A researcher with the University of Kentucky's Sanders-Brown Center on Aging is part of a team who worked to identify genetic variants more accurately in genomic regions known to be involved in disease. In the fields of molecular biology and genetics, a genome is all genetic information for an organism. The basis of the study was that the repetitive nature and complexity of some medically relevant genes pose a challenge to accurately analyze in a clinical setting. The study was recently published in Nature Biotechnology.
"There are many medically relevant genes that are still difficult to accurately resolve for disease diagnosis," Mark Ebbert, Ph.D., assistant professor in the UK College of Medicine. "This new benchmark can help clinical labs and physicians ensure they are identifying genetic variants in these challenging regions."

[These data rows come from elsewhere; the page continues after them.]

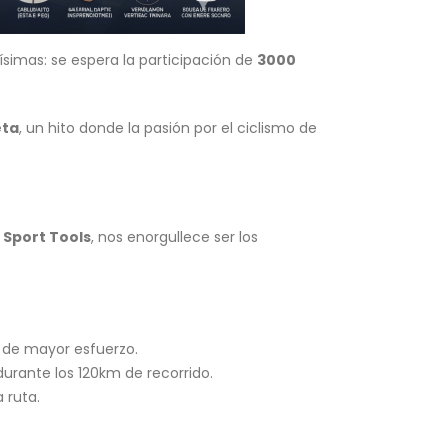
tísimas: se espera la participación de
3000
eta
, un hito donde la pasión por el ciclismo de
n
Sport Tools
, nos enorgullece ser los
 de mayor esfuerzo.
rante los 120km de recorrido.
 ruta.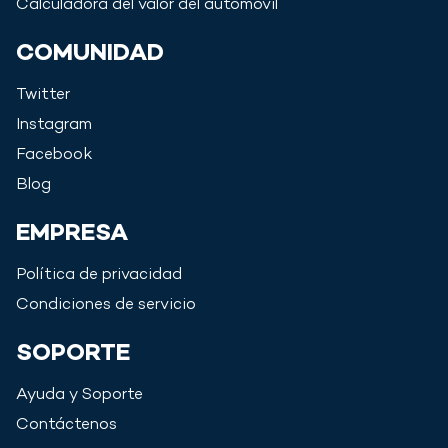
Calculadora del valor del automóvil
COMUNIDAD
Twitter
Instagram
Facebook
Blog
EMPRESA
Política de privacidad
Condiciones de servicio
SOPORTE
Ayuda y Soporte
Contáctenos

Ebbert says through their research they identified clear errors in the current human reference genome that is used to identify disease-relevant genetic variants, which prevents clinical labs and physicians from accurately identifying certain variants. They also developed a method to accurately identify variants in these medically relevant genes that increases their ability to identify disease-relevant genetic variants from 8% to 100% (for these genes).
The improvements to this system make it possible to more accurately identify these variants, perhaps providing a clear diagnosis and genetic explanation for some patients that otherwise could not be diagnosed.
"It will absolutely impact patient care and the public," said Ebbert. "Without clear diagnosis and genetic explanation, physicians may not know how to proceed with treatment, and patients are left with questions that cannot be answered. This study will help close that gap for more patients."
Research reported in this publication was supported by the National Institute of General Medical Sciences of the National Institutes of Health under Award Number R35GM138636. The content is solely the responsibility of the authors and does not necessarily represent the official views of the National Institutes of Health.